# f450 for lease in SE MICHIGAN



## delong17

Hey Guys, 
I just wanted to see if anyone is interested in leasing out my f450 dump truck for plowing this year. Its a 2002 with the 7.3L and has a 2009 9'6" Western MVP that works amazing, just got it tuned up and is ready to go.

Picture attached was after i washed it today and before i installed the decals and snow deflector. All maintenance was done in the last two weeks(all fresh fluids, brakes, starter, glow plugs and relays, new batteries, fuel filter and fuel pump. Its ready to go for winter. Starts right up. )

Im looking to get $1500 monthly plus .25 per mile but i would really be open to all offers as it is just going to sit for the next four months in my garage. 

PM me with any questions. I know its late in the season but if your looking for a great looking, reliable f450 this is the one you want. 

Compare Prices to skids @$2900 per month, Back hoes @ $3750 per month, and wheel loaders @ $4,500 per month rental. You cant beat 1500 per month, dont worry about a car payment for 12 months, lease mine for 3-4 and be done with it.


Thanks,
Jason


----------



## delong17

Here is the picture of the truck.


----------



## snowguys

Salt spreader?


----------



## delong17

snowguys;1369711 said:


> Salt spreader?


I have one but dont use it because it is broken and i have no use for it anyways. Hence the reason i am looking to put this truck to work. ITs a 2006 Western Ice Breaker 2 yard v box with a 6.5hp gas engine. Needs a new drop spinner and housing for the salt to drop onto the spinner, the whole back box that mounts to the actual v box was ran over by a skid the day i bought the truck.


----------



## cmo18

very interesting proposition....just curious, are you going to cover break downs?


----------



## delong17

Yes anything major i will cover, also, i am covering insurance and plates.
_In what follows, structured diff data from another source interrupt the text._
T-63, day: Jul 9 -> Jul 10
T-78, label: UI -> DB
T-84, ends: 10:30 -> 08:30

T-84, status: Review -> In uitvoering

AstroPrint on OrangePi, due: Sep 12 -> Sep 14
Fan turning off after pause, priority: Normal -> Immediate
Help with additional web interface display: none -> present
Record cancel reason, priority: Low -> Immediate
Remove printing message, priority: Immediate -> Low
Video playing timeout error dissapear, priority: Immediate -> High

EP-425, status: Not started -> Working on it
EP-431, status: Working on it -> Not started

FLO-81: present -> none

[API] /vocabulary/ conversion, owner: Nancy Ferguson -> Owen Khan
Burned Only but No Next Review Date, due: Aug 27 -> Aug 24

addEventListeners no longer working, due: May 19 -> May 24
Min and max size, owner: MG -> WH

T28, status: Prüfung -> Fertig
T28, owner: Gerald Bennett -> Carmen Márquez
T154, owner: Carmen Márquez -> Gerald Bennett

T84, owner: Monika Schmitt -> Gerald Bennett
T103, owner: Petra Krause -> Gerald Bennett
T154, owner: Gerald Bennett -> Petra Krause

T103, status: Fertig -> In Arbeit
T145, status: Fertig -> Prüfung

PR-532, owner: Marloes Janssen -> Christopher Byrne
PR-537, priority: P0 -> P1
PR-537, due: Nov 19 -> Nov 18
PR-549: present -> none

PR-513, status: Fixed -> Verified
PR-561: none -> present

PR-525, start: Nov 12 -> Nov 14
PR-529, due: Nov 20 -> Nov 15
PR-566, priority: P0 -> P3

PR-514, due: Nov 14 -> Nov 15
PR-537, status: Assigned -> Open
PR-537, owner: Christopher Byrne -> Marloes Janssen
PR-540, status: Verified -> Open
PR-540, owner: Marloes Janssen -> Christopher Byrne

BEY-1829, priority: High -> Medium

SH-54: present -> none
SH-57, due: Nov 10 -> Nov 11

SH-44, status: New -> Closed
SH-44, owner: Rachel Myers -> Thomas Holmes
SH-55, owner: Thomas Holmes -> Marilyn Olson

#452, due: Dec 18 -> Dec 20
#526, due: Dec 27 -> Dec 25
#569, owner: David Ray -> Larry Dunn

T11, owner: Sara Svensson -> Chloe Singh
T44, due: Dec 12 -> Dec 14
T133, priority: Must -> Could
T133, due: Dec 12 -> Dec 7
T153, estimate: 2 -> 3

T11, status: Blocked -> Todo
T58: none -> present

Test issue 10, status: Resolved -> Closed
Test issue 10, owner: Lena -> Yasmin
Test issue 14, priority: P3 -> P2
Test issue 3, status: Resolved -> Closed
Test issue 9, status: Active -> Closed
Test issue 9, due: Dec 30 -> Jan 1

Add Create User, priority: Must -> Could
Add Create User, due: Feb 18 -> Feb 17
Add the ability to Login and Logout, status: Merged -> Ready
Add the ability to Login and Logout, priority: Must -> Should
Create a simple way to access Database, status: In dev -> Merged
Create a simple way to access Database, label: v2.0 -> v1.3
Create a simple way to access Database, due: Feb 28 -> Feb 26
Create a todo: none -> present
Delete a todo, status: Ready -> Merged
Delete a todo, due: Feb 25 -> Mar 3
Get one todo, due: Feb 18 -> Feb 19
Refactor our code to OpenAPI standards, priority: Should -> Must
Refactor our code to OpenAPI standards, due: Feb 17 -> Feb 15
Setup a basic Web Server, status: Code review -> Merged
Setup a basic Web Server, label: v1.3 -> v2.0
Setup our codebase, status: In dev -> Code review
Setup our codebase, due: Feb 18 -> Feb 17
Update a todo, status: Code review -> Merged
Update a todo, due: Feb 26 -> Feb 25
Maintenance is to be done by leasee(oil, washing, cleaning, and filling up)


----------



## sle

Wow, I'm sorry but your nuts to let a complete jacka$$ cough cough I mean a stranger 
operate your truck without any supervision. You can expect body damage and mechanical
problems.
Make sure you take allot of pics cause you vehicle will never look the same.


----------



## mikeitu7

Free Bump. Nice looking truck, wish I had work for it I would even use it in the summer just so I can look good with my maintenance crew. LOL.


----------



## delong17

Thanks for the kind words. I know its a gamble to have someone else drive it but its not going to be used on residential (i would think) if someone leased. So im not sure how it could have body damage,with a plow on the front and the solid metal chassis and frame on the back. The lights are like daytime at night as well also.

I dont think a deal will even fall through, so i'll have the winter to keep it in the heated garage, and make it look brand new inside and out now.


----------



## MatthewG

Nice truck and good business thinking...


----------



## donleybrent

Is this the DeLong from Beaverton?


----------



## H&HPropertyMait

sle;1374072 said:


> Wow, I'm sorry but your nuts to let a complete jacka$$ cough cough I mean a stranger
> operate your truck without any supervision. You can expect body damage and mechanical
> problems.
> Make sure you take allot of pics cause you vehicle will never look the same.


Maybe its just me, but i drive other peoples stuff whether it be trucks, cars, sleds, jet skis ect nicer then if it were my own. nothing more embarassing to me then breaking something that isn't yours.


----------



## plowingkid35

interested in selling instead??


----------